Soybeans are excellent sources of complete protein, healthy fats, and fiber. They're also high in vitamins B1, B9 (folate), and K, and several minerals: copper, manganese, molybdenum, and phosphorus. The many different forms soy can take — edamame, tofu, tempeh, soy milk, soy sauce, miso, and more — each have their own specific nutritional profile; the fermented types are probiotic, for example, while the liquid forms have much less fiber than solid.
What does it taste like?
Fresh soybeans taste like their green pea cousins, and dried soybeans have a peanutty flavor that’s enhanced by roasting. Fermented soy products like soy sauce, miso, and tempeh have the same nutty flavor, with an added earthiness, whereas tofu typically has a very mild flavor. Soybean sprouts are crunchy and mildly grassy like other bean sprouts. Most processed foods containing soy protein have a slightly beany flavor.
Where does it grow?
Soybeans have been grown in China since around 7000BC, and the modern soybean’s wild ancestor still grows throughout Russia and East Asia. Today most of the world’s soy is grown in the United States and Brazil for livestock feed. It’s the increased global demand for meat, not meat substitutes, that’s driving production.
How do I prepare it and what do I pair it with?
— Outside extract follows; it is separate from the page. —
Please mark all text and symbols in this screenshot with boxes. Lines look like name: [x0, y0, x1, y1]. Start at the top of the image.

Soybean sprouts and soybeans in the pod need nothing but a few minutes in a steamer and a sprinkle of salt, but dried soybeans should be treated like their leguminous neighbors in the bulk aisle. Soybeans in their various forms are all typically prepared with other East Asian ingredients like ginger, sesame, and green onion, but they also like smoky flavors (smoked shoyu is wonderful if you can find it). Fermented soy products are usually salty, so cut back on the salt in your dishes when using them, or use them as a condiment. Folks with peanut allergies can use roasted soybeans as a substitute.
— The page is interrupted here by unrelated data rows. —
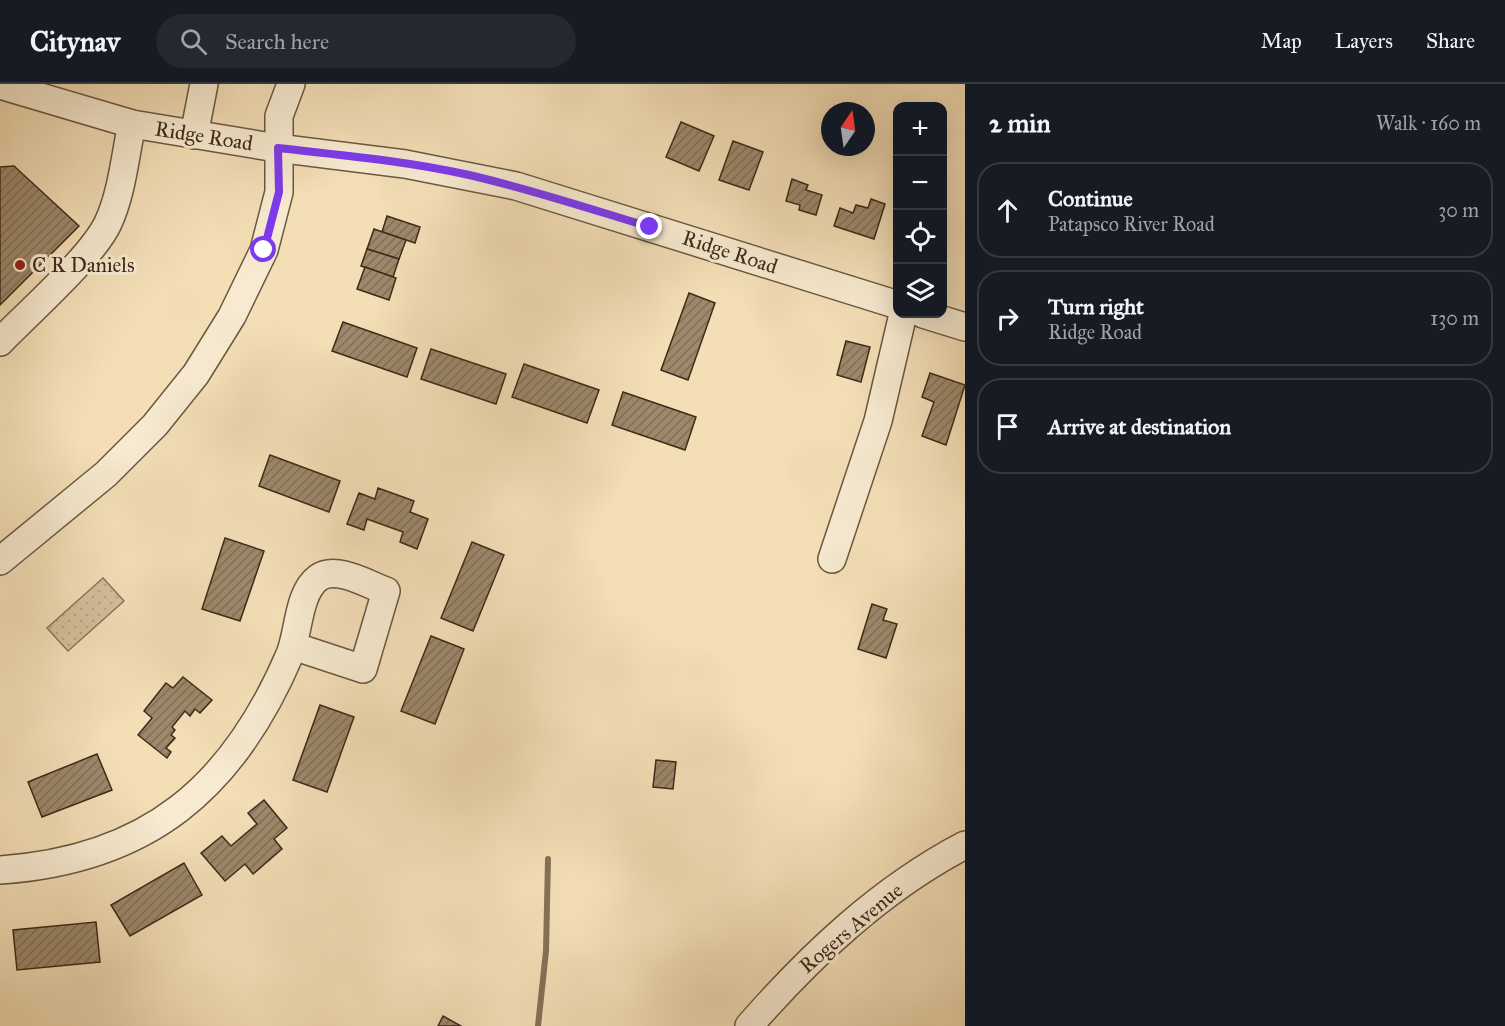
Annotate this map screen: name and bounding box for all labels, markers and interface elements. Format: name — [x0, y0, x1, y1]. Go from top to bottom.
search box — [156, 14, 576, 68]
text: Citynav — [30, 24, 120, 59]
icon: search — [177, 25, 210, 58]
text: Search here — [225, 28, 329, 55]
text: Map — [1261, 28, 1302, 54]
text: Layers — [1335, 28, 1393, 54]
text: Share — [1426, 28, 1475, 54]
north arrow — [821, 102, 875, 156]
map controls — [893, 102, 947, 318]
button: + — [893, 102, 947, 156]
text: 2 min — [989, 107, 1050, 139]
text: Walk · 160 m — [1376, 111, 1481, 135]
street label: Ridge Road — [153, 115, 255, 157]
button: − — [893, 156, 947, 210]
text: Continue — [1048, 185, 1133, 212]
icon: ahead — [991, 194, 1024, 227]
text: 30 m — [1438, 198, 1479, 222]
button: locate — [893, 210, 947, 264]
text: Patapsco River Road — [1048, 212, 1215, 236]
route end — [636, 213, 662, 239]
street label: Ridge Road — [679, 224, 781, 280]
route start — [250, 236, 276, 262]
place label: C R Daniels — [32, 252, 135, 278]
marker: C R Daniels — [13, 258, 27, 272]
button: layers — [893, 264, 947, 318]
text: Turn right — [1048, 293, 1144, 320]
icon: right — [991, 302, 1024, 335]
text: 130 m — [1430, 306, 1479, 330]
text: Ridge Road — [1048, 320, 1142, 344]
icon: arrive — [991, 410, 1024, 443]
text: Arrive at destination — [1048, 413, 1231, 440]
street label: Rogers Avenue — [794, 877, 908, 979]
If you’re lucky enough to live near a Japanese-style tofu shop, you might be able to get okara — the crumbled soybean hulls after the milk’s been pressed out. Add this to stews and baked goods to add fiber and protein.
Despite some confusing information, studies show that unless you have thyroid problems, a diet heavy in whole soy products like edamame, tofu, tempeh, and soy milk is unequivocally good for you. Supplements of concentrated soy isoflavones and soy protein isolates (in the form of protein bars and processed meat substitutes), however, are associated with increased disease risk.